The study examined a number of post-operative complications and mortality rates for more than 1,300 patients undergoing cystectomy, a common, moderate risk surgery to treat bladder cancer between 1999 and 2001 in all Texas hospitals. The authors were particularly interested in comparing patient outcomes for patients undergoing surgery in hospitals with different characteristics. They found, as has been proven in a number of studies, that patients undergoing moderate risk cancer surgery have fewer complications and better survival rates in hospitals that perform a high volume of those types of surgery as compared to patients treated in hospitals that perform a low volume.

Ratios Help Smaller Community Hospitals Compete on Quality

The study expanded on previous research by analyzing the link between nurses’ patient loads and outcomes for patients. The key finding was that having a good RN-to-patient ratio at a low volume hospital resulted in patient outcomes that were equivalent to those at high volume hospitals. The author argues that rural and community hospitals would be well advised to have better ratios to improve quality of care and make surgery at that hospital a more attractive option.

“This study has broad implications for our community hospital system which struggles with the problem of keeping patients in their community from traveling miles away to major medical centers,” said Higgins. “For the health care system, this would take stress off the major medical centers, limit overcrowding, and boost the financial health of those community hospitals, while at the same time, improving the outcomes for all patients.”

“The practical results of the current study add to the growing body of literature suggesting that referral to a high-volume center is a prudent approach for patients who live locally.
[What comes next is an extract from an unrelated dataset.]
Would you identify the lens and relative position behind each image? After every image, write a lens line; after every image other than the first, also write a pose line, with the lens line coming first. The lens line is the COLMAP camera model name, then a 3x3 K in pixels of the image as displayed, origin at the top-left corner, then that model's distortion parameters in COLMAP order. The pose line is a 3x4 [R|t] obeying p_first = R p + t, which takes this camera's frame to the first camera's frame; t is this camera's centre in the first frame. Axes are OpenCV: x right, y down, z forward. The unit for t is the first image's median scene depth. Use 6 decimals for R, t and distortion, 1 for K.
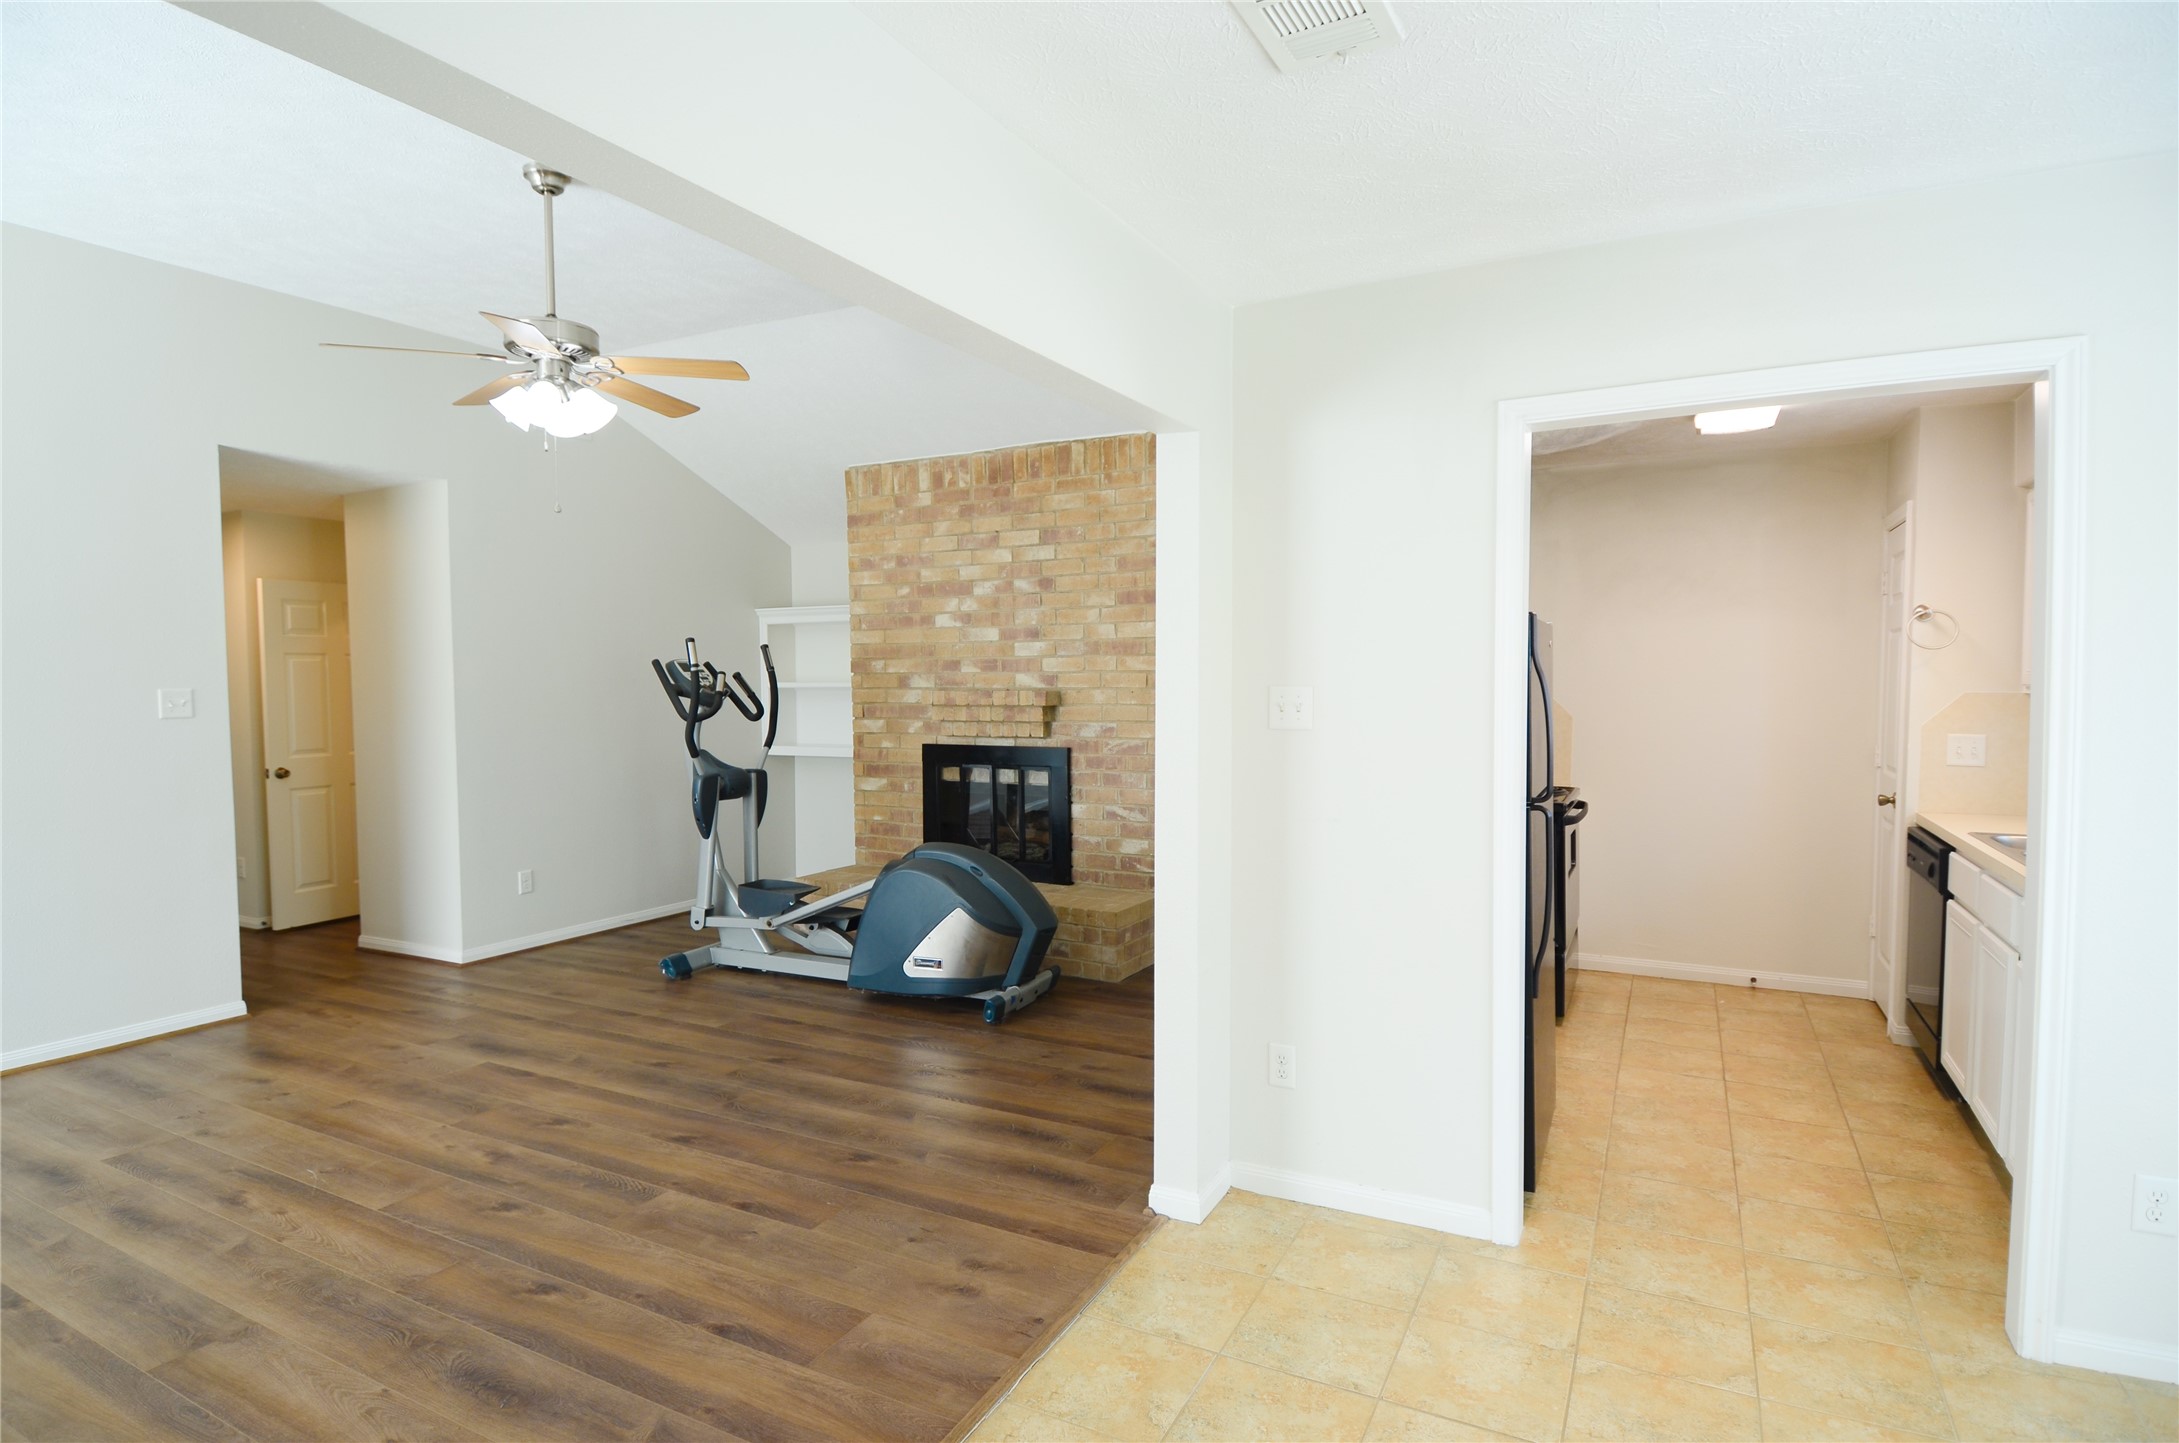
lens RADIAL K [[1113.7, 0, 1089.5], [0, 1113.7, 721.5], [0, 0, 1]] dist [0.042388, -0.051986]
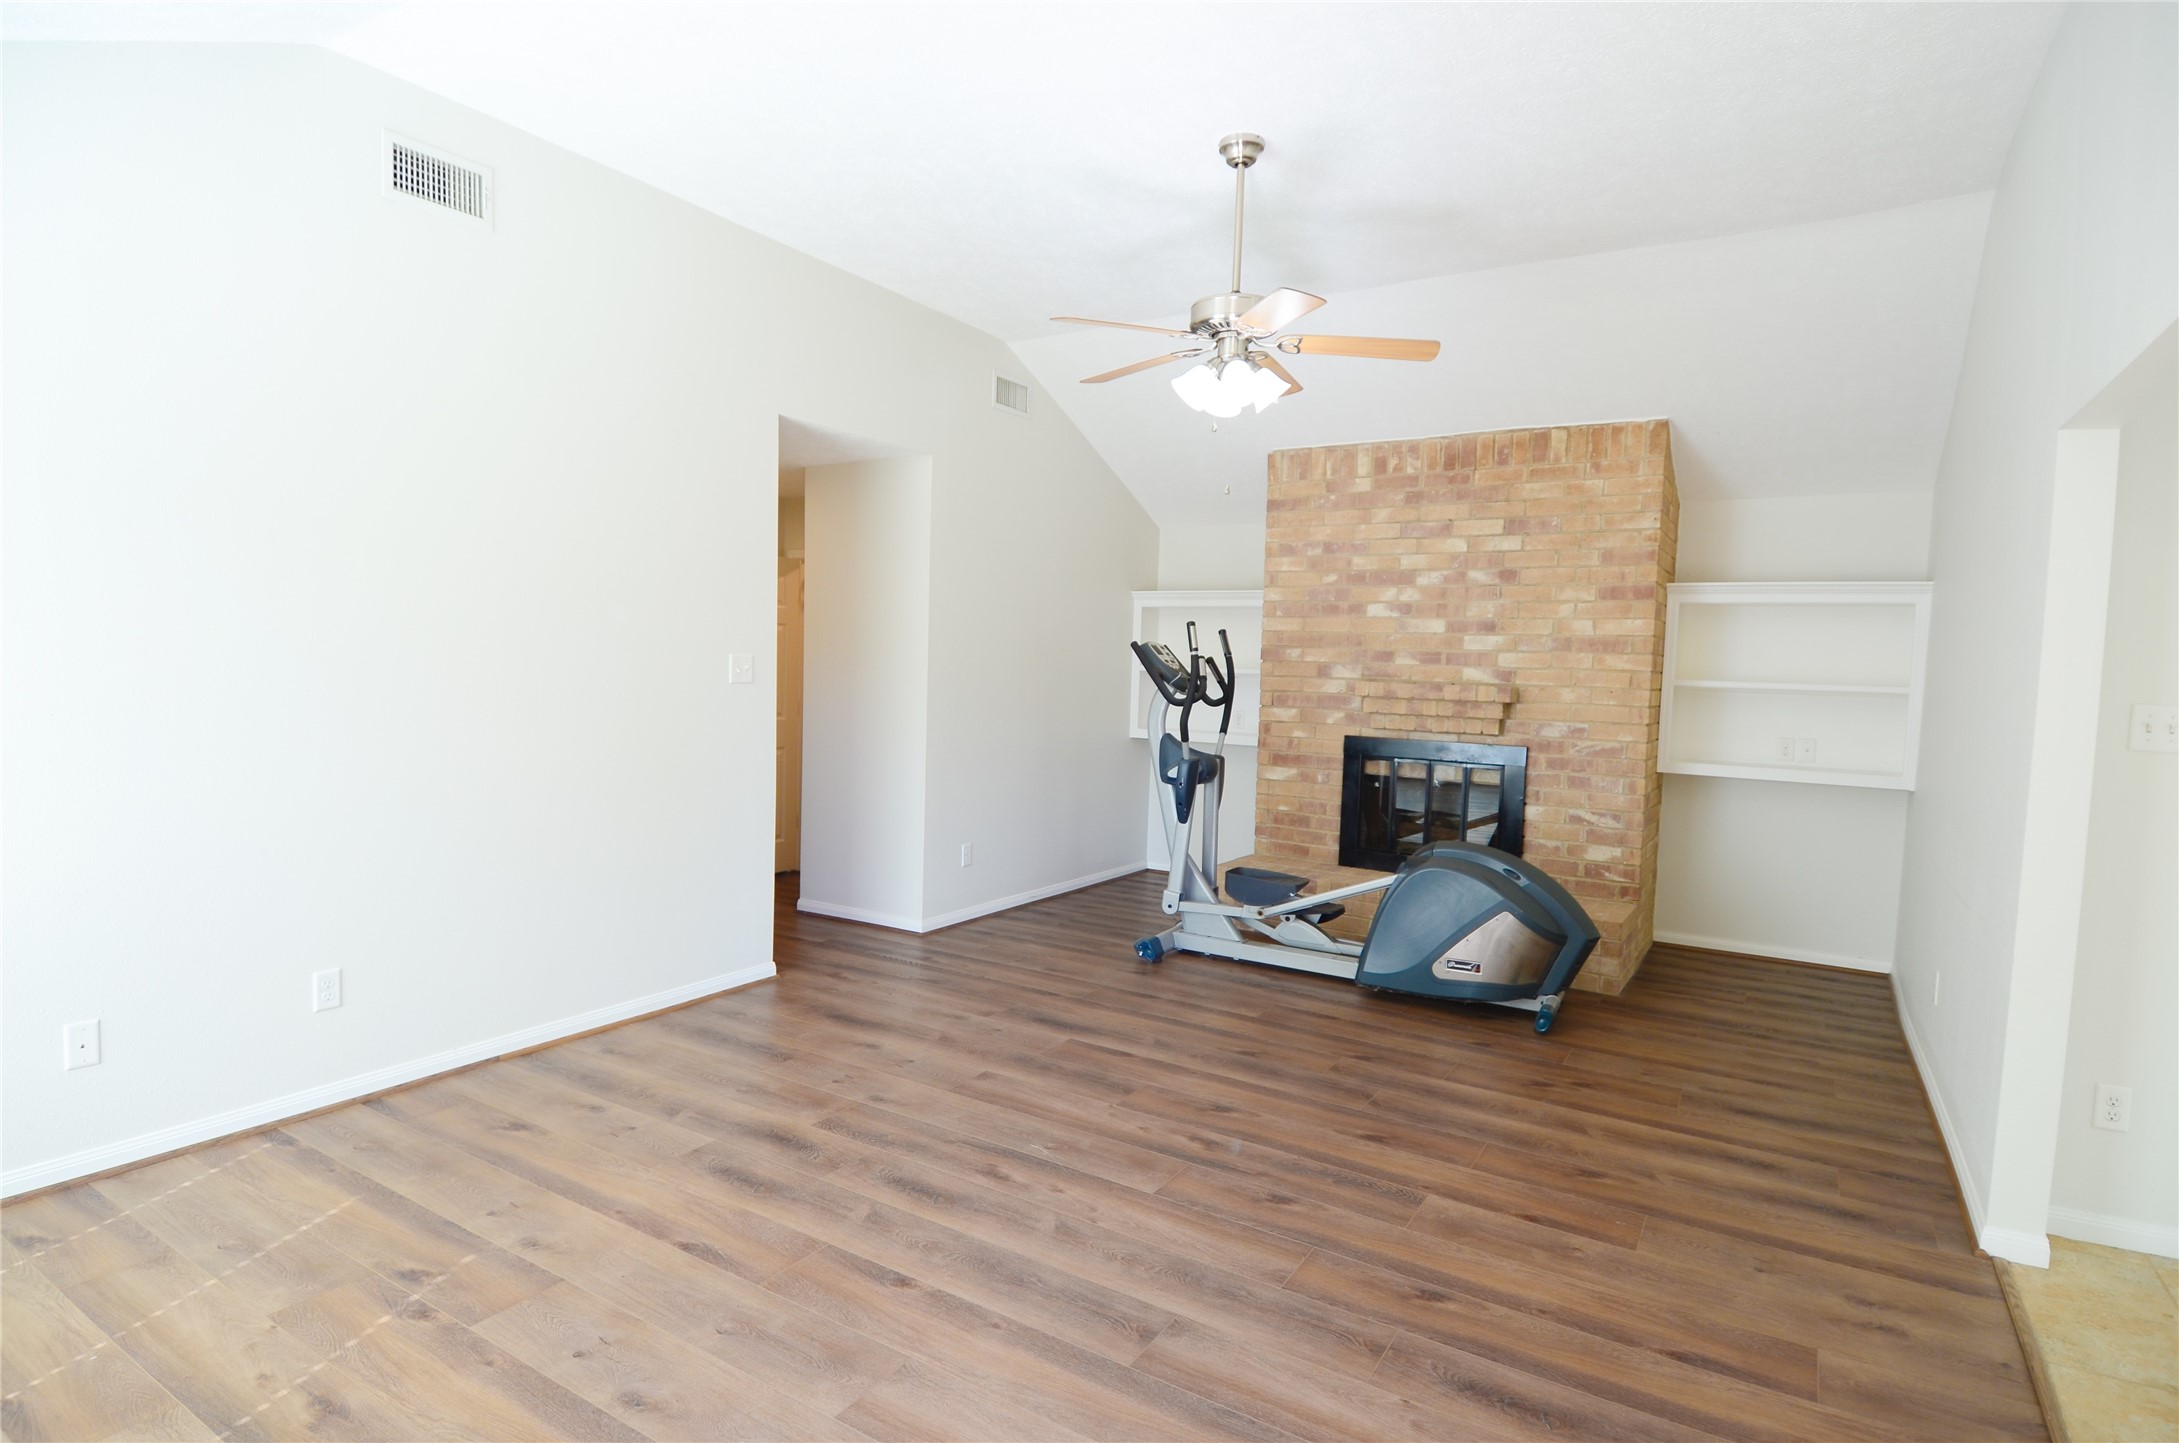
lens RADIAL K [[1113.7, 0, 1089.5], [0, 1113.7, 721.5], [0, 0, 1]] dist [0.042388, -0.051986]
pose [[0.995931, 0.042562, -0.079438, -0.334089], [-0.041509, 0.999028, 0.014859, 0.003017], [0.079993, -0.011501, 0.996729, 0.005899]]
However, we argue that this most likely is neither feasible nor desirable for the large number of patients who are far removed from specialty centers. In many parts of the U.S., high-volume hospitals are too few and too far away to make widespread referral. Among patients who do not have access to high-volume hospitals, treatment in a local hospital with a high nurse-to-patient ratio may confer a similar benefit,” the study concluded.
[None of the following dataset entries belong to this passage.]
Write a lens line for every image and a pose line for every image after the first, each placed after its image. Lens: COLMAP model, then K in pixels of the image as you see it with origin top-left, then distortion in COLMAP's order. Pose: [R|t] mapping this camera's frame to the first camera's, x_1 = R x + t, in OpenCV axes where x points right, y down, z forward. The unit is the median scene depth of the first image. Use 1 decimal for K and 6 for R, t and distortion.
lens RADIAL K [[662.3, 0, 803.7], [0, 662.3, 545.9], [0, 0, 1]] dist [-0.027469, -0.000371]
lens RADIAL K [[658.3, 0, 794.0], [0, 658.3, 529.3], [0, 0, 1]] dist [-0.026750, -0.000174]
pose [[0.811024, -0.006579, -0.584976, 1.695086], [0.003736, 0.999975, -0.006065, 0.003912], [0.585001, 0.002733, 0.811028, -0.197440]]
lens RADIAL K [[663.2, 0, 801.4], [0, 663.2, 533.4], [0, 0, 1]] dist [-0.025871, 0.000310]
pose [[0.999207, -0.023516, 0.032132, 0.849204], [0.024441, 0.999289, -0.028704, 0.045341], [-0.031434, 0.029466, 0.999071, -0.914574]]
The new study appears at a time when the Massachusetts legislature is debating competing versions of legislation to improve patient safety in Massachusetts hospitals. The Massachusetts Nurses Association, along with a coalition of 91 leading health care and consumer groups is promoting H. 2663, legislation that would establish safe, minimum RN-to-patient ratios in Massachusetts acute care hospitals. The Massachusetts Hospital Association is proposing a bill that allows hospitals to continue to set their own staffing levels and report those levels to the Department of Public Health.

A hearing on the two nursing bills was held in July before the Joint Committee on Public Health, which is considering both.